__Work request__
Restate each entry shown beneath this instruction, keeping its wording intact.

Extracted records:
········

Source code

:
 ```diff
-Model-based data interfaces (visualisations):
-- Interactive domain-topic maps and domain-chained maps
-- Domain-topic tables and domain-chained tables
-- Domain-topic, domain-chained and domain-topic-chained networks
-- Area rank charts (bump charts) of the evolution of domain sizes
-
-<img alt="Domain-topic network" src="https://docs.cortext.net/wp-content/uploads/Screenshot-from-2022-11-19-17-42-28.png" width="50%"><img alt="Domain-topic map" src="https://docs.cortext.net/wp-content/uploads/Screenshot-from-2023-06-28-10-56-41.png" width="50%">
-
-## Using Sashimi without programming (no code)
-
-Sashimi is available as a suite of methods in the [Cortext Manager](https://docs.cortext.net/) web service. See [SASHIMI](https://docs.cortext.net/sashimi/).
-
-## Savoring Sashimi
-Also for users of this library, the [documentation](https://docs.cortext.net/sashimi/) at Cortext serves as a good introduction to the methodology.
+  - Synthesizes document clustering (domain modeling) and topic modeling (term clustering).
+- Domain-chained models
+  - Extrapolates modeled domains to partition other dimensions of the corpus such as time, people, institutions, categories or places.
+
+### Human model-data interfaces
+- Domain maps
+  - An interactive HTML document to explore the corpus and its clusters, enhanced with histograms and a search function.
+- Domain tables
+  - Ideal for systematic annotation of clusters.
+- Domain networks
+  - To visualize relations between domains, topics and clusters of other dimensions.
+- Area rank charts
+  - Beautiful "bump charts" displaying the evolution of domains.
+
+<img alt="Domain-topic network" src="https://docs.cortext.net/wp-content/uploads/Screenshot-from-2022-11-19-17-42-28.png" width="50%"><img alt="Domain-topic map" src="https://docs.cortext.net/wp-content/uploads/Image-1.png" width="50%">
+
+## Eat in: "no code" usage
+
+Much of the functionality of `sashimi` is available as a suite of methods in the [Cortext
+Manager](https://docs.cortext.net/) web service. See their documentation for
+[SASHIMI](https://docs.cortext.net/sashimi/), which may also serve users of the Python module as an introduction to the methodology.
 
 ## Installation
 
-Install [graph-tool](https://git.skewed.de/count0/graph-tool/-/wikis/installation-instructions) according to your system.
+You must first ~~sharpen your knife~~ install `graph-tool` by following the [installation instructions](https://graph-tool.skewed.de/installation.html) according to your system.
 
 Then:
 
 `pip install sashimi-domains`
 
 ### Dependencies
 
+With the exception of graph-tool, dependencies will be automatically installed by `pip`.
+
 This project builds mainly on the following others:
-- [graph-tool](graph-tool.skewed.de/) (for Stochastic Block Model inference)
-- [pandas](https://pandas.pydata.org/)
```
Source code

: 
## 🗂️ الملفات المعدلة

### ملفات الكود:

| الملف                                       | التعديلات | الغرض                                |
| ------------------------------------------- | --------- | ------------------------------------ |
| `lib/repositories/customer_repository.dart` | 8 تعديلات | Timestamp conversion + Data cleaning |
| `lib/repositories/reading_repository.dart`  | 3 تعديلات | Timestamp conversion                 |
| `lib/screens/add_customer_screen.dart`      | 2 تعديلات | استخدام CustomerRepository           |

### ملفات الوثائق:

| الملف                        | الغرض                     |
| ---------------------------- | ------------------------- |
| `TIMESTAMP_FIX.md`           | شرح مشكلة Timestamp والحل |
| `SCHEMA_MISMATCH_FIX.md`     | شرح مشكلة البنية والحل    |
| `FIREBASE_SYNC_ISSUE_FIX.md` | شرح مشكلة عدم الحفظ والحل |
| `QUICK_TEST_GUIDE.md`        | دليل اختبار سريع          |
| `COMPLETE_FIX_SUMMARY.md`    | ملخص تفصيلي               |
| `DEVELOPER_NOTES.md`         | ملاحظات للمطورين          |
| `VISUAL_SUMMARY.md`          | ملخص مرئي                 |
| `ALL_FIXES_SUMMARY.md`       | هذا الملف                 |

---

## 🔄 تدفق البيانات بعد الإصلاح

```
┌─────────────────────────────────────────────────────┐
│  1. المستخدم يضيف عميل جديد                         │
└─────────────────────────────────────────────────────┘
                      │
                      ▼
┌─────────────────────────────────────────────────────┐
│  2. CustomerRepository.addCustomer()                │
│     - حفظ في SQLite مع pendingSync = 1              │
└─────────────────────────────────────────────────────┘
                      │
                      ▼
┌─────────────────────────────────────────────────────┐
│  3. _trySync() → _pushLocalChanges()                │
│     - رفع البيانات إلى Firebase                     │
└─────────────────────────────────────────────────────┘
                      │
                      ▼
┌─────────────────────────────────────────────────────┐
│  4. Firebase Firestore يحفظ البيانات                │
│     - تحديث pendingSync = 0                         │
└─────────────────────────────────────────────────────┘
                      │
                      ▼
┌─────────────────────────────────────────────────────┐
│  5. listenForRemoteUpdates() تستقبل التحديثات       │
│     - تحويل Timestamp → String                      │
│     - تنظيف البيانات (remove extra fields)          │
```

········

__Answer space__
Source code

:
 ```diff
-Model-based data interfaces (visualisations):
-- Interactive domain-topic maps and domain-chained maps
-- Domain-topic tables and domain-chained tables
-- Domain-topic, domain-chained and domain-topic-chained networks
-- Area rank charts (bump charts) of the evolution of domain sizes
-
-<img alt="Domain-topic network" src="https://docs.cortext.net/wp-content/uploads/Screenshot-from-2022-11-19-17-42-28.png" width="50%"><img alt="Domain-topic map" src="https://docs.cortext.net/wp-content/uploads/Screenshot-from-2023-06-28-10-56-41.png" width="50%">
-
-## Using Sashimi without programming (no code)
-
-Sashimi is available as a suite of methods in the [Cortext Manager](https://docs.cortext.net/) web service. See [SASHIMI](https://docs.cortext.net/sashimi/).
-
-## Savoring Sashimi
-Also for users of this library, the [documentation](https://docs.cortext.net/sashimi/) at Cortext serves as a good introduction to the methodology.
+  - Synthesizes document clustering (domain modeling) and topic modeling (term clustering).
+- Domain-chained models
+  - Extrapolates modeled domains to partition other dimensions of the corpus such as time, people, institutions, categories or places.
+
+### Human model-data interfaces
+- Domain maps
+  - An interactive HTML document to explore the corpus and its clusters, enhanced with histograms and a search function.
+- Domain tables
+  - Ideal for systematic annotation of clusters.
+- Domain networks
+  - To visualize relations between domains, topics and clusters of other dimensions.
+- Area rank charts
+  - Beautiful "bump charts" displaying the evolution of domains.
+
+<img alt="Domain-topic network" src="https://docs.cortext.net/wp-content/uploads/Screenshot-from-2022-11-19-17-42-28.png" width="50%"><img alt="Domain-topic map" src="https://docs.cortext.net/wp-content/uploads/Image-1.png" width="50%">
+
+## Eat in: "no code" usage
+
+Much of the functionality of `sashimi` is available as a suite of methods in the [Cortext
+Manager](https://docs.cortext.net/) web service. See their documentation for
+[SASHIMI](https://docs.cortext.net/sashimi/), which may also serve users of the Python module as an introduction to the methodology.
 
 ## Installation
 
-Install [graph-tool](https://git.skewed.de/count0/graph-tool/-/wikis/installation-instructions) according to your system.
+You must first ~~sharpen your knife~~ install `graph-tool` by following the [installation instructions](https://graph-tool.skewed.de/installation.html) according to your system.
 
 Then:
 
 `pip install sashimi-domains`
 
 ### Dependencies
 
+With the exception of graph-tool, dependencies will be automatically installed by `pip`.
+
 This project builds mainly on the following others:
-- [graph-tool](graph-tool.skewed.de/) (for Stochastic Block Model inference)
-- [pandas](https://pandas.pydata.org/)
```
Source code

: 
## 🗂️ الملفات المعدلة

### ملفات الكود:

| الملف                                       | التعديلات | الغرض                                |
| ------------------------------------------- | --------- | ------------------------------------ |
| `lib/repositories/customer_repository.dart` | 8 تعديلات | Timestamp conversion + Data cleaning |
| `lib/repositories/reading_repository.dart`  | 3 تعديلات | Timestamp conversion                 |
| `lib/screens/add_customer_screen.dart`      | 2 تعديلات | استخدام CustomerRepository           |

### ملفات الوثائق:

| الملف                        | الغرض                     |
| ---------------------------- | ------------------------- |
| `TIMESTAMP_FIX.md`           | شرح مشكلة Timestamp والحل |
| `SCHEMA_MISMATCH_FIX.md`     | شرح مشكلة البنية والحل    |
| `FIREBASE_SYNC_ISSUE_FIX.md` | شرح مشكلة عدم الحفظ والحل |
| `QUICK_TEST_GUIDE.md`        | دليل اختبار سريع          |
| `COMPLETE_FIX_SUMMARY.md`    | ملخص تفصيلي               |
| `DEVELOPER_NOTES.md`         | ملاحظات للمطورين          |
| `VISUAL_SUMMARY.md`          | ملخص مرئي                 |
| `ALL_FIXES_SUMMARY.md`       | هذا الملف                 |

---

## 🔄 تدفق البيانات بعد الإصلاح

```
┌─────────────────────────────────────────────────────┐
│  1. المستخدم يضيف عميل جديد                         │
└─────────────────────────────────────────────────────┘
                      │
                      ▼
┌─────────────────────────────────────────────────────┐
│  2. CustomerRepository.addCustomer()                │
│     - حفظ في SQLite مع pendingSync = 1              │
└─────────────────────────────────────────────────────┘
                      │
                      ▼
┌─────────────────────────────────────────────────────┐
│  3. _trySync() → _pushLocalChanges()                │
│     - رفع البيانات إلى Firebase                     │
└─────────────────────────────────────────────────────┘
                      │
                      ▼
┌─────────────────────────────────────────────────────┐
│  4. Firebase Firestore يحفظ البيانات                │
│     - تحديث pendingSync = 0                         │
└─────────────────────────────────────────────────────┘
                      │
                      ▼
┌─────────────────────────────────────────────────────┐
│  5. listenForRemoteUpdates() تستقبل التحديثات       │
│     - تحويل Timestamp → String                      │
│     - تنظيف البيانات (remove extra fields)          │
```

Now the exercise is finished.